Page extract:
○ ○ ○
Technology RadarTechnology Radar

Loki

devops
This item was not updated in last three versions of the Radar. Should it have appeared in one of the more recent editions, there is a good chance it remains pertinent. However, if the item dates back further, its relevance may have diminished and our current evaluation could vary. Regrettably, our capacity to consistently revisit items from past Radar editions is limited.
Adopt

After having very positive experiences, we decided to replace our ELK stacks with Loki, primarily for the following reasons:

  • Loki is significantly more cost-effective than the storage requirements of Elasticsearch used in the ELK stack.
  • The PromQL-like query language, familiar to users of Prometheus, makes it easier for DevOps and SRE teams who already use Prometheus for monitoring to work with logs.
  • Loki's native integration with Kubernetes simplifies the setup and configuration process.
  • Loki typically requires less maintenance and overhead compared to ELK.
Trial

Updated to adopt.
○ ○ ○
What you have to do: Reproduce word for word the stretch of the Loki radar entry from "After having very" through "compared to ELK.".
○ ○ ○
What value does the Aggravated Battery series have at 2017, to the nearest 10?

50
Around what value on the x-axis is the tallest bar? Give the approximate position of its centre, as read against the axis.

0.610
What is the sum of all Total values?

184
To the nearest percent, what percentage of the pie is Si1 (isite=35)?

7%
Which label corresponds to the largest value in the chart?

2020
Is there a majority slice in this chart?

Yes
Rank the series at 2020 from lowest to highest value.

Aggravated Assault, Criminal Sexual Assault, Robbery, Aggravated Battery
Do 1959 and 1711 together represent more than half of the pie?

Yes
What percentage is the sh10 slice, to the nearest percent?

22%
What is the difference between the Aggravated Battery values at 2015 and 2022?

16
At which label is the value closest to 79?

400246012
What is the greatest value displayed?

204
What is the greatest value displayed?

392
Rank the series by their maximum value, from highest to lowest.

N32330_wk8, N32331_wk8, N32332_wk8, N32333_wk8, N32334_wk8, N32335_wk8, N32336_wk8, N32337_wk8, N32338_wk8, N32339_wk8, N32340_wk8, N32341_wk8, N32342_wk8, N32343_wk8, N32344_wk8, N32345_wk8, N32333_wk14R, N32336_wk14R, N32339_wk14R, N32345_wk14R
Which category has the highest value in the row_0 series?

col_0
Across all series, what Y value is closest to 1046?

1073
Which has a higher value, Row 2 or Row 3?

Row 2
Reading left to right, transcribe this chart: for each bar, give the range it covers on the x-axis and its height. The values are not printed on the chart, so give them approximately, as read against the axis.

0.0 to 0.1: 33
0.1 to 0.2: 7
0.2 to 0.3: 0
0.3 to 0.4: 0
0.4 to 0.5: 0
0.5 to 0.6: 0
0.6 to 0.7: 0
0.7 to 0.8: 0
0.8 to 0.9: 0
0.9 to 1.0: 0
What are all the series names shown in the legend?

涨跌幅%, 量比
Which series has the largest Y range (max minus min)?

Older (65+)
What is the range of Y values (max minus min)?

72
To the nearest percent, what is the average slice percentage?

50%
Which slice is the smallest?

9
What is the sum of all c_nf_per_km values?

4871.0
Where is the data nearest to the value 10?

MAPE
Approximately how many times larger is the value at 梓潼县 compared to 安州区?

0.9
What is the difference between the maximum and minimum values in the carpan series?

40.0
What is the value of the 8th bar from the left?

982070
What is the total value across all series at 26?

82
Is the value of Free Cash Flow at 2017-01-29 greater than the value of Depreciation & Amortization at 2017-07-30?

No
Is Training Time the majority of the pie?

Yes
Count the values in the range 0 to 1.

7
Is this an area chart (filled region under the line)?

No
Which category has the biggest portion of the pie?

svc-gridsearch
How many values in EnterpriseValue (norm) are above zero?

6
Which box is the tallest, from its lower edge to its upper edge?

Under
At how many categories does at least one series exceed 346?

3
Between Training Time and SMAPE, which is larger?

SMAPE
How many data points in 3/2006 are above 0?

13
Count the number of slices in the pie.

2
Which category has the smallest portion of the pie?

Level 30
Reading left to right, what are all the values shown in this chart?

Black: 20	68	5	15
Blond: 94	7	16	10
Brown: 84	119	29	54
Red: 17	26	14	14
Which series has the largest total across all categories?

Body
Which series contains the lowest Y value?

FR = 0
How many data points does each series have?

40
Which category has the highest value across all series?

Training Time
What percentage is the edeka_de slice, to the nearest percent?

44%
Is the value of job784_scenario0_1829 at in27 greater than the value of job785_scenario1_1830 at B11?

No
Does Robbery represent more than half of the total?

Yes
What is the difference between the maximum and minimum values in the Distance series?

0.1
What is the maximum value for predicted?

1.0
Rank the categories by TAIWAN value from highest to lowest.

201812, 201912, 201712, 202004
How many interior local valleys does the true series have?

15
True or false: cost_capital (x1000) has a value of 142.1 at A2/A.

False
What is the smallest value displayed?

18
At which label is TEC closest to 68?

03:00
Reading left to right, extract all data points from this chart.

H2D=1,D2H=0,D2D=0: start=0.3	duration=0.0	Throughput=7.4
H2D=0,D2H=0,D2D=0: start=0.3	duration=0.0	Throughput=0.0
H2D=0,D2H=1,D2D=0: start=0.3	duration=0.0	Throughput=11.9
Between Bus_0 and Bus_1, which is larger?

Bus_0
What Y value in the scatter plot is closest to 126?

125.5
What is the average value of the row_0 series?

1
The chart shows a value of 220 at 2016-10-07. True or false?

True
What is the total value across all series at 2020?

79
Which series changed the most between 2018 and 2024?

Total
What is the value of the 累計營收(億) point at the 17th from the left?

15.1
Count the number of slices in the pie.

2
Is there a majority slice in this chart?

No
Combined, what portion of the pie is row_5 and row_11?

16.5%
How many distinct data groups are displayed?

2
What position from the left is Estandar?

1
○ ○ ○
Result:
After having very positive experiences, we decided to replace our ELK stacks with Loki, primarily for the following reasons:

  • Loki is significantly more cost-effective than the storage requirements of Elasticsearch used in the ELK stack.
  • The PromQL-like query language, familiar to users of Prometheus, makes it easier for DevOps and SRE teams who already use Prometheus for monitoring to work with logs.
  • Loki's native integration with Kubernetes simplifies the setup and configuration process.
  • Loki typically requires less maintenance and overhead compared to ELK.